Set the flag for the Azure libcloud driver to tell it that it no longer needs to query node IP addresses, to improve the performance of Node Manager on Azure.
- In Node Manager's Azure compute node driver's list_nodes method, when we call
super(ComputeNodeDriver, self).list_nodes()
, add the argumentex_fetch_nic=False
tolist_nodes()
.
Updated by Brett Smith almost 9 years ago
- Target version set to Arvados Future Sprints
Updated by Brett Smith almost 9 years ago
- Target version changed from Arvados Future Sprints to 2016-03-16 sprint
Updated by Brett Smith almost 9 years ago
- Assigned To set to Radhika Chippada
Brett to detail the necessary changes.
Updated by Radhika Chippada almost 9 years ago
Brett: d43df73d4429ddd4c00c7ff47e10f9f2595d30b0 implements the steps in the story description.

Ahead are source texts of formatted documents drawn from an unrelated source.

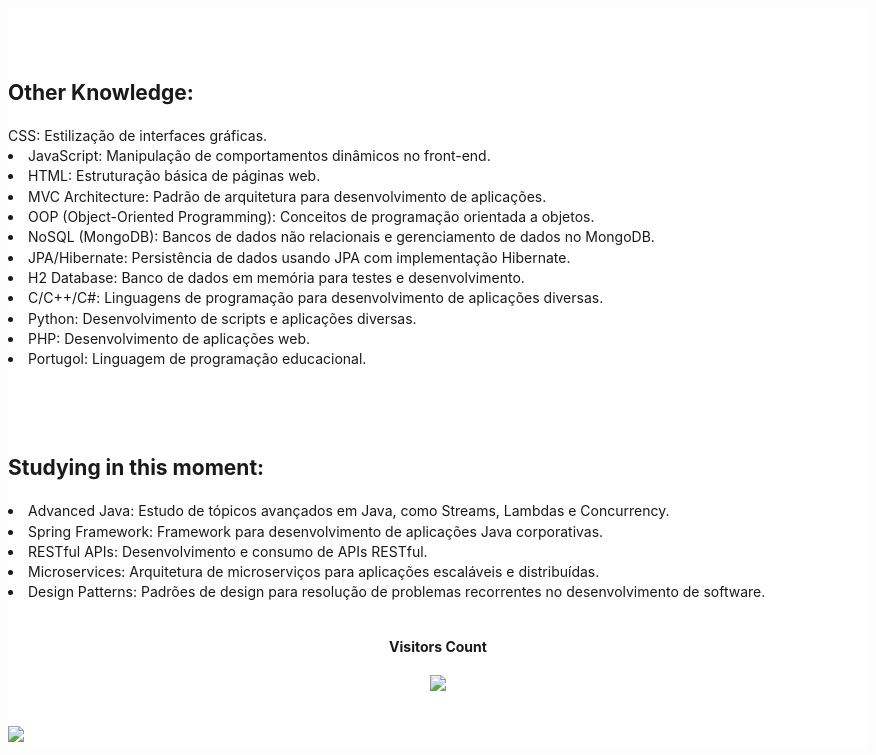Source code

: <br><br>
<h2>Other Knowledge:</h2>
CSS: Estilização de interfaces gráficas.

<li>JavaScript: Manipulação de comportamentos dinâmicos no front-end.

<li>HTML: Estruturação básica de páginas web.

<li>MVC Architecture: Padrão de arquitetura para desenvolvimento de aplicações.

<li>OOP (Object-Oriented Programming): Conceitos de programação orientada a objetos.

<li>NoSQL (MongoDB): Bancos de dados não relacionais e gerenciamento de dados no MongoDB.

<li>JPA/Hibernate: Persistência de dados usando JPA com implementação Hibernate.

<li>H2 Database: Banco de dados em memória para testes e desenvolvimento.

<li>C/C++/C#: Linguagens de programação para desenvolvimento de aplicações diversas.

<li>Python: Desenvolvimento de scripts e aplicações diversas.

<li>PHP: Desenvolvimento de aplicações web.

<li>Portugol: Linguagem de programação educacional.


<br><br>
<h2>Studying in this moment:</h2>
<li>Advanced Java: Estudo de tópicos avançados em Java, como Streams, Lambdas e Concurrency.

<li>Spring Framework: Framework para desenvolvimento de aplicações Java corporativas.

<li>RESTful APIs: Desenvolvimento e consumo de APIs RESTful.

<li>Microservices: Arquitetura de microserviços para aplicações escaláveis e distribuídas.

<li>Design Patterns: Padrões de design para resolução de problemas recorrentes no desenvolvimento de software.



<div align="center">
<br><p align="centre"><b>Visitors Count</b></p>  
<p align="center"><img align="center" src="https://profile-counter.glitch.me/{Andre-LSousa}/count.svg" /></p> 
<br></div>


<img width=100% src="https://capsule-render.vercel.app/api?type=waving&color=7308EF&height=120&section=footer"/>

However, 9 tests are failing. They are failing because arvados_node['info'].get('ec2_instance_id') is None in the test. Do we need to update the testutil.py to set this to node.id? I played with setting it in cloud_node_mock, but this is not the right place / manner. Thanks.

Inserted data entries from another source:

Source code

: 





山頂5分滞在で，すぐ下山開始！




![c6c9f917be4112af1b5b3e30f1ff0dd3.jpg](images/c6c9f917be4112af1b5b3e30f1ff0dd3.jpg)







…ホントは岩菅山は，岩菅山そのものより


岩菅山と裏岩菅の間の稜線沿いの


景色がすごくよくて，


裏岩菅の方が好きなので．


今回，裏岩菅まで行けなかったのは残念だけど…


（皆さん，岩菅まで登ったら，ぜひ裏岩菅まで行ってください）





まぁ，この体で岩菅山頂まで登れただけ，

Updated by Brett Smith almost 9 years ago
Radhika Chippada wrote:
However, 9 tests are failing. They are failing because arvados_node['info'].get('ec2_instance_id') is None in the test. Do we need to update the testutil.py to set this to node.id? I played with setting it in cloud_node_mock, but this is not the right place / manner. Thanks.
You'll need to set it in arvados_node_mock, inside the node['info'] dictionary. The same place where ping_secret is currently set.
Updated by Radhika Chippada almost 9 years ago
You'll need to set it in arvados_node_mock, inside the node['info'] dictionary. The same place where ping_secret is currently set.
i had already tried this, but the issue I am having is what do I set 'ec2_instance_id' as? If I use node id (node_num), I am getting '2' for this where as node.id is '140130973094224'
How do I determine the right value for ec2_instance_id? Thanks.
Updated by Brett Smith almost 9 years ago
First, a bit of background: the Node Manager code is pretty consistent about using "arvados_node" and "cloud_node" names. arvados_node refers to a Node record that came from the Arvados API server, while cloud node refers to information about a node that came from the local cloud API.
In each pairing test, you'll need to ensure that ec2_instance_id matches the right attribute on the mock cloud node object that the test creates. On EC2 and GCE, the right attribute is the cloud node's id attribute. On Azure, it's the cloud node's name attribute. (Because of this split, you'll probably need to write a separate test for each cloud driver.)
As long as you make sure those fields line up in the mock objects before the tests start calling actual Node Manager code, you should be good to go.
Updated by Radhika Chippada almost 9 years ago
- Status changed from New to In Progress
(After much hair pulling) I learned that the issue is with our mock test setup. We need to add "self.cloud_factory().node_id.return_value" to test_daemon.py
Making progress ...
Updated by Radhika Chippada almost 9 years ago
Branch 8561-node-pairing b720184c408dee0e3e9bbafb424bd736703be172
- Made the code updates suggested in the description.
- There were 9 test failures that needed some test setup updates.
- Needed to add "self.cloud_factory().node_id.return_value" to test_daemon.py. I had hardcoded '2' for this (for now). Does it need to be dynamic using node_num or something? I could not tell how to get "node_num" in this context. Please clarify. Down to 2 test failures with this.
- Please shed light on how to get the other two failing tests to pass: test_node_pairing_after_arvados_update from test_daemon and test_arvados_node_match from test_computenode_dispatch
Thanks.
Updated by Radhika Chippada almost 9 years ago
- Status changed from In Progress to Resolved
- % Done changed from 0 to 100
Applied in changeset arvados|commit:5768e5a7559c22f86d89be65245b0d269f06cc6c.